I love my parents. Entirely, dearly, honestly, unreservedly. For their sake, I hope my brothers and I outlive them, but equally I cannot conceive of my life without them. They have been here all along, from my first breath to the one I take as I write this sentence. I’m living at home again and we’re thereby spending much more time together.

And that is amazing.

But the truth remains, that there is an absolute number of how many more days we will spend together. Only once this final day passes will I know what this number is, but it is determined with such certainty that it may as well be chiselled into granite.

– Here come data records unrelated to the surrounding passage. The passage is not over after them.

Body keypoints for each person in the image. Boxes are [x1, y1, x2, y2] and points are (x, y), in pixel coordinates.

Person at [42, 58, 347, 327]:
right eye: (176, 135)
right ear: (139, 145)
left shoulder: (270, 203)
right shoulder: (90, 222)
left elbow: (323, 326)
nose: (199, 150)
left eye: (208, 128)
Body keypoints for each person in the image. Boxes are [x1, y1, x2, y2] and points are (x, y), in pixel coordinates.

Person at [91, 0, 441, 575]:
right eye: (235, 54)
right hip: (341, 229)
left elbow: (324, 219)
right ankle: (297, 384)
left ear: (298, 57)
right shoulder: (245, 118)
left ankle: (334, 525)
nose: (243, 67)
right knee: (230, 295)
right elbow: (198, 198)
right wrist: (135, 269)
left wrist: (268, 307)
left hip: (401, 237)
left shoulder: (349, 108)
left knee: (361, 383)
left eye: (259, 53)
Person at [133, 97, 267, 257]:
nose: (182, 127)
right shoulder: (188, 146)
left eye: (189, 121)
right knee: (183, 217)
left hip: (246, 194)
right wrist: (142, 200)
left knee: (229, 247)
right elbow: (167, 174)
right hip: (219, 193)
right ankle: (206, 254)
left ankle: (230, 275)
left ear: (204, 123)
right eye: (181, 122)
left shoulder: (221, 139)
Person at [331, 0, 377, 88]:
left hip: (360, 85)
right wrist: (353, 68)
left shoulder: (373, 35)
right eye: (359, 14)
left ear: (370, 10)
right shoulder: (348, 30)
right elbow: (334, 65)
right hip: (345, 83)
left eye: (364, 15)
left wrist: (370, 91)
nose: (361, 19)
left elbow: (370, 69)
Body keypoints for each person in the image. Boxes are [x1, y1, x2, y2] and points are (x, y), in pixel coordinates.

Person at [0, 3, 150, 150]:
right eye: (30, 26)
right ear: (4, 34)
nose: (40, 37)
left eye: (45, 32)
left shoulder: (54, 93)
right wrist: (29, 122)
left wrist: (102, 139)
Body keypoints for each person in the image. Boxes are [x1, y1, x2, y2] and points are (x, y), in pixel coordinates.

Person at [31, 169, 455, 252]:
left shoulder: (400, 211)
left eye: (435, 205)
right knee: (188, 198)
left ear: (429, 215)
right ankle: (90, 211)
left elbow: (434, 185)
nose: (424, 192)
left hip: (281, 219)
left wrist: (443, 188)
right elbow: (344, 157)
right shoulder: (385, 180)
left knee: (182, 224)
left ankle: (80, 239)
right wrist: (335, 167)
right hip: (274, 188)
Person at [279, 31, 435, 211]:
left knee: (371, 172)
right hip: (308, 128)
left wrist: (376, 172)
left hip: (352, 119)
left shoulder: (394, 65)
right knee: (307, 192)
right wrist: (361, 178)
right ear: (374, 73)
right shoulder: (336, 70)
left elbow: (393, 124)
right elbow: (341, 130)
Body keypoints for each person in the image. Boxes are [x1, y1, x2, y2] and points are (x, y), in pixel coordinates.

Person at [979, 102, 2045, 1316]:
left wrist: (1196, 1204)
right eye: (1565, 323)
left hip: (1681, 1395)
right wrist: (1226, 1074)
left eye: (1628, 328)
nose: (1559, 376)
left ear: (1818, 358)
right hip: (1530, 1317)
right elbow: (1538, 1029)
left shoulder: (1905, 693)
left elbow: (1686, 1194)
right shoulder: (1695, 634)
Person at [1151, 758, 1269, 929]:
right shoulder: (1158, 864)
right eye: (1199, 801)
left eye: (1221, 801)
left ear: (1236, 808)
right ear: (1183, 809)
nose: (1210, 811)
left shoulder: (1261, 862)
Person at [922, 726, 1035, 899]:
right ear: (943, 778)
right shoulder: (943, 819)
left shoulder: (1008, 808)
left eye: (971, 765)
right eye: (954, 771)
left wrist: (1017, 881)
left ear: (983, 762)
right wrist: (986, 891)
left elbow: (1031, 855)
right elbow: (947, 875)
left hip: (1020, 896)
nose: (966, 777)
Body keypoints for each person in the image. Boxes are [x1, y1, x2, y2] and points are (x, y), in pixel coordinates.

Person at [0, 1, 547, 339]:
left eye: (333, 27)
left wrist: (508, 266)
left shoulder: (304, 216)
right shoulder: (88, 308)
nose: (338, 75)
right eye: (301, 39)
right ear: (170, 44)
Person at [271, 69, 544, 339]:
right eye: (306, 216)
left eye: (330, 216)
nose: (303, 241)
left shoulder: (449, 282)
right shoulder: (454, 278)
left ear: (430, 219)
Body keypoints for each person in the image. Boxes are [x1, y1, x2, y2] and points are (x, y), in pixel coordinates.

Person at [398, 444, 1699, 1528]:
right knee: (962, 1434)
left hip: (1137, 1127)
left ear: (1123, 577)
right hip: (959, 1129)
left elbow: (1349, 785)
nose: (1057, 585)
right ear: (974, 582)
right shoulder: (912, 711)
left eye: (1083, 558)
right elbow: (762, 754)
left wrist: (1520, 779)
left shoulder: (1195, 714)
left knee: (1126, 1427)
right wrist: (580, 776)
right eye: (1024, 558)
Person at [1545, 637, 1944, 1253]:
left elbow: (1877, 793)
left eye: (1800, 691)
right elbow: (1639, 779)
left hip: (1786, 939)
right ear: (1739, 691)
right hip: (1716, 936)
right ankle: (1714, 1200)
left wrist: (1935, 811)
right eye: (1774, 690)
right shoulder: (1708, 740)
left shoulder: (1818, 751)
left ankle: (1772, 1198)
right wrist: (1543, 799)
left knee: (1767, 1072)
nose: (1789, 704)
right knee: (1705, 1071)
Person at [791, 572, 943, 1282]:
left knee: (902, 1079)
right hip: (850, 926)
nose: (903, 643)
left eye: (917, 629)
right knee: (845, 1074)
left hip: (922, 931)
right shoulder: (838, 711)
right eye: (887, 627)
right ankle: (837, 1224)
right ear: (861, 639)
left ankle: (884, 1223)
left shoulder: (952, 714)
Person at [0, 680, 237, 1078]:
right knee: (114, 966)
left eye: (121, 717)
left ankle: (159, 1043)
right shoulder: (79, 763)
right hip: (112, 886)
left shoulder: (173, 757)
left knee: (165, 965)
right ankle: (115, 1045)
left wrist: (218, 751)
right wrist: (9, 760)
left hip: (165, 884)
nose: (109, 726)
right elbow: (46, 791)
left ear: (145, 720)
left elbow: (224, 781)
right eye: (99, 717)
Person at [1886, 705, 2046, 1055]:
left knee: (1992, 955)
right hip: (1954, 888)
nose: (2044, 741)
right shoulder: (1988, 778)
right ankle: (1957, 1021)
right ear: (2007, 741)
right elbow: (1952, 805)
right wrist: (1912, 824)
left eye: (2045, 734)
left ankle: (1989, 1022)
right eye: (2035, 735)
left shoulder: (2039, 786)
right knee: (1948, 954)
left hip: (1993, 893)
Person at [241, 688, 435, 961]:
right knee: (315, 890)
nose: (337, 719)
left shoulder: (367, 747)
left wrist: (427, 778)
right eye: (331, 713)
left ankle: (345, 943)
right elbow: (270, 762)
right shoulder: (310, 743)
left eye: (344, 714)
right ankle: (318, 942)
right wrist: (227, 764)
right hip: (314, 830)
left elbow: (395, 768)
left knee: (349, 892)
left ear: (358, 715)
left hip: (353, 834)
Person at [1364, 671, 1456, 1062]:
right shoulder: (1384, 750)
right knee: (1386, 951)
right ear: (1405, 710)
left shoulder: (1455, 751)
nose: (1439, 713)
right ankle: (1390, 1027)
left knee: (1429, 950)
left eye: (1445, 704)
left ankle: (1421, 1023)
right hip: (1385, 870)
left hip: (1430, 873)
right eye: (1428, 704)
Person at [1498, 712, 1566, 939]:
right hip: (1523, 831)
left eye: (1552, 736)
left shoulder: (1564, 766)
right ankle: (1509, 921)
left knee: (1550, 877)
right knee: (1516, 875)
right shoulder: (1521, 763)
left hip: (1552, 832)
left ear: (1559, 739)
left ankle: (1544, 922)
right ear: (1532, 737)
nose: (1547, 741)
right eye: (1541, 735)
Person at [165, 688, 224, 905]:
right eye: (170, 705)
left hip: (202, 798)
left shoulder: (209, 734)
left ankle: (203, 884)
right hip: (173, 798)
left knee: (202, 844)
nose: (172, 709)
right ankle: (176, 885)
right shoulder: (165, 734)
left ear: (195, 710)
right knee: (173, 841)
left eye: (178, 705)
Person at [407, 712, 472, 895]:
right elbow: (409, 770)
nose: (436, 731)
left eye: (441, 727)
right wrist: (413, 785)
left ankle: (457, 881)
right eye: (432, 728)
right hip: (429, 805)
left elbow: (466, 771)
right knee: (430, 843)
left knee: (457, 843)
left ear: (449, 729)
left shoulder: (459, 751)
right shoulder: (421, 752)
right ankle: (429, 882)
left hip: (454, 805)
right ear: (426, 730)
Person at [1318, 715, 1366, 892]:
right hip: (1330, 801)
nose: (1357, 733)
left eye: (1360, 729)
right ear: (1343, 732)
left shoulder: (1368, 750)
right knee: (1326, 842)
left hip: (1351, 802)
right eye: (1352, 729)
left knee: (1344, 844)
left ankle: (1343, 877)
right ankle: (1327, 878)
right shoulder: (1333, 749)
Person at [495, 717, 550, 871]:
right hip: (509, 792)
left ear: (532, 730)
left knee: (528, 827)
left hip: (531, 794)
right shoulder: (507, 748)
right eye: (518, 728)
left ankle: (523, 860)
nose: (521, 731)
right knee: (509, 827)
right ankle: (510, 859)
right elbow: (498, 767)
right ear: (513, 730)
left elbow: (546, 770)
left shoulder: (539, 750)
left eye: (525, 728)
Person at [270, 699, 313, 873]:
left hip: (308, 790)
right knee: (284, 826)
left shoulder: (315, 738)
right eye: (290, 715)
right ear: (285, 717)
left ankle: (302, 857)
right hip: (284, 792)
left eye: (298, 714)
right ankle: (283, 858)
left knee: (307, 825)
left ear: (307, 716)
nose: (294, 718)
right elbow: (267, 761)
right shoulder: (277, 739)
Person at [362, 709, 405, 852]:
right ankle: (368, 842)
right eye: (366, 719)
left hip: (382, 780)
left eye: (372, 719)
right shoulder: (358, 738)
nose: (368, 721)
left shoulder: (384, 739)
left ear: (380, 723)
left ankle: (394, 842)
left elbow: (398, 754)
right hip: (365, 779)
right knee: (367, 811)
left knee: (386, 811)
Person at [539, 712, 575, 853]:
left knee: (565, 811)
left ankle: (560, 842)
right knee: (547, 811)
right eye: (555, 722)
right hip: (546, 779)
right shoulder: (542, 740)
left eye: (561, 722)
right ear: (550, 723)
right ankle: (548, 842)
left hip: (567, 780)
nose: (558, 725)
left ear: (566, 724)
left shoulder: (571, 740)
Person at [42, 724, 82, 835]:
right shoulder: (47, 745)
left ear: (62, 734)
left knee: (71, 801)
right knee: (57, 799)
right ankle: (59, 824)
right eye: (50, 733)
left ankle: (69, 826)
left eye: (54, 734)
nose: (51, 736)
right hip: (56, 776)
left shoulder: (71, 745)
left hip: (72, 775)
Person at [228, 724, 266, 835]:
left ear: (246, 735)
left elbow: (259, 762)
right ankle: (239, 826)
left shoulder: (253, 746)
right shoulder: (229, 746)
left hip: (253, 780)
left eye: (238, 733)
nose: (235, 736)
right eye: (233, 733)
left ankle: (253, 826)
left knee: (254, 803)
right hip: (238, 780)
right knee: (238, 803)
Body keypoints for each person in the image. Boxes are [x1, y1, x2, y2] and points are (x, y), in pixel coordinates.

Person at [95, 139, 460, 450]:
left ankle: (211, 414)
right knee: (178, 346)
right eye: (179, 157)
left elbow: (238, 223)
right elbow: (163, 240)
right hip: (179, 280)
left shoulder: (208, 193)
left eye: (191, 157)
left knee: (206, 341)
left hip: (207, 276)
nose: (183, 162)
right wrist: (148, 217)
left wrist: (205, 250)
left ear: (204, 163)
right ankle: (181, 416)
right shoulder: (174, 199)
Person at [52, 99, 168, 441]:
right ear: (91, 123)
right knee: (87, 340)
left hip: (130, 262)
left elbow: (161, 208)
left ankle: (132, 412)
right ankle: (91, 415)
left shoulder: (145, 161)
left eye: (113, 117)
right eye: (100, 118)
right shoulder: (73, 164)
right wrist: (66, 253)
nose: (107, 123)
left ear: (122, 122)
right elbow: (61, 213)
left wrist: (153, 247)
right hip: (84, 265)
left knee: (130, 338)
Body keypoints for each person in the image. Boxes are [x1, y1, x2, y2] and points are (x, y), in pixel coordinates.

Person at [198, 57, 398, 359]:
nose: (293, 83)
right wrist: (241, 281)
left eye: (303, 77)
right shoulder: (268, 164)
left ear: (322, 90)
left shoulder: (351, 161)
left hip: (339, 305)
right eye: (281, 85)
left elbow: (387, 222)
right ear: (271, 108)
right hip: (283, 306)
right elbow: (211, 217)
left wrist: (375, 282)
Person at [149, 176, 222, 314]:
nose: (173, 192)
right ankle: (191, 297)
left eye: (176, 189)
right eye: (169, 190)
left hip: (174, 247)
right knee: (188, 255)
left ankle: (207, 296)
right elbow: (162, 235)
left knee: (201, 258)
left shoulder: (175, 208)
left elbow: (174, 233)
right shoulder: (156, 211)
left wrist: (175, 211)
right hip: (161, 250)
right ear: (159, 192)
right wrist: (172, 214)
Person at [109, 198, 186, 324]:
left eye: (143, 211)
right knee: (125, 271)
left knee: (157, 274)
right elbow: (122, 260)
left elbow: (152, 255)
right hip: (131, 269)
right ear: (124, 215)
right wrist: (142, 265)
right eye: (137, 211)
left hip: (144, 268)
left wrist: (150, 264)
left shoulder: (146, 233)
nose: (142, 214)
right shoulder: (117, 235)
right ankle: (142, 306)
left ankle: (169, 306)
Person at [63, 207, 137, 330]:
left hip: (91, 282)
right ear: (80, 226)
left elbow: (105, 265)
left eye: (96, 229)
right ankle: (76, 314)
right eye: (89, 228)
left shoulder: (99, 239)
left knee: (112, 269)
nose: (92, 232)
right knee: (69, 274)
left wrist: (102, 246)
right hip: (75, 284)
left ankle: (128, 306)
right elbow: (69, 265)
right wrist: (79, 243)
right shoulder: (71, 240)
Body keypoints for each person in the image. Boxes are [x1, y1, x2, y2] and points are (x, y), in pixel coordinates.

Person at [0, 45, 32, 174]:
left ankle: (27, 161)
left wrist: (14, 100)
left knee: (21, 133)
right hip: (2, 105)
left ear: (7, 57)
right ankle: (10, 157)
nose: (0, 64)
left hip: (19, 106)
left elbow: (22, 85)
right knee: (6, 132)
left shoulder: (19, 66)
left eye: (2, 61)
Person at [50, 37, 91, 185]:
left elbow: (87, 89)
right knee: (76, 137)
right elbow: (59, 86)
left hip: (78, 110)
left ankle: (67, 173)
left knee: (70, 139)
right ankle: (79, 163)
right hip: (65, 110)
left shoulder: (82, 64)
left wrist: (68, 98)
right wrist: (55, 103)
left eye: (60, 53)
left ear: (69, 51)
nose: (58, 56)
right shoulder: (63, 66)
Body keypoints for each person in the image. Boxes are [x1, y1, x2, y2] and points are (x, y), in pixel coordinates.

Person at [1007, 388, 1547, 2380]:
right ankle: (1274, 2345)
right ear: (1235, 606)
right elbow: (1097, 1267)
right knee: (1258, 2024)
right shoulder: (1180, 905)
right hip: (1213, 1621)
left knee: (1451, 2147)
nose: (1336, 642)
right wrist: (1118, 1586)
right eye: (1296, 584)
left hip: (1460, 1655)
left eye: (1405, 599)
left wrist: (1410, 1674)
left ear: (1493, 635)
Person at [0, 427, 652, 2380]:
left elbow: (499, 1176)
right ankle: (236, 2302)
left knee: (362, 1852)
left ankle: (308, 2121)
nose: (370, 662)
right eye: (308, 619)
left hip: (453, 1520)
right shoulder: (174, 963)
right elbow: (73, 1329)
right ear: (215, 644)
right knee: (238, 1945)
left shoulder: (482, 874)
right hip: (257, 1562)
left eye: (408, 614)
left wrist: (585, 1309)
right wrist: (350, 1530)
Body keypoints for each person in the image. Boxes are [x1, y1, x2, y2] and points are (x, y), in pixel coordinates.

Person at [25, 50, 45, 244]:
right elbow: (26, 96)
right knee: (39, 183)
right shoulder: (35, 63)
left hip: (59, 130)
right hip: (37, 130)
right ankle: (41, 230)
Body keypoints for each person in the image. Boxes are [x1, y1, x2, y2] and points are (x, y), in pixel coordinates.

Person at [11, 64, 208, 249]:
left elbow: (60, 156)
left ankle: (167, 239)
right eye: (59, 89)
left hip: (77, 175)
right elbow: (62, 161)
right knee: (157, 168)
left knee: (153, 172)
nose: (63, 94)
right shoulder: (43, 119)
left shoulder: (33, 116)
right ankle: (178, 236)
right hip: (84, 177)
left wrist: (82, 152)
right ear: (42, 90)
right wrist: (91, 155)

Dad and I flew 10,000km across the world, and found some of the most extraordinary culture either of us had ever known. Rio is an end in itself. Exotic, refined, bustling with life and colour, horizon-expanding. Extraordinary.

But those 72 hours were transcendent not for the setting, but for the uniqueness of the unabridged nature of the time that it afforded Dad and I. Discovering a new world alongside each other, and venturing through newness together

Whether in Rio or Redhill, Southend or the Sierra Nevada, you’ll take yourself with you wherever you go. Your thoughts, anxieties, insecurities, worries. And as such, it is important sometimes to go alone.

To stretch and flex the frontiers of your being, and redefine where you end and where the world begins.

But what you’ll find there often is the knowledge that you already have everything you wanted. Love, and people you love, and people who love you.

A life well-lived is one well-shared. No man is an island, and no life is a movie in which you are the main character. You are instead the screen onto which this is all being projected. And a film populated by a colourful cast is always more interesting than B-roll footage of beaches and jungles and steaks.

As the skyline falls and we try to make sense of it all, endeavour to fill your life with those whom you love most dearly. As the curtains close; as the mushroom cloud blooms on the horizon; as the fault line splits and welcomes you into the abyss…

Feel the warmth of love’s embrace wherever you can. Give yourself up to it. And give yourself up to those you hold dearest. You never know when the last time will be.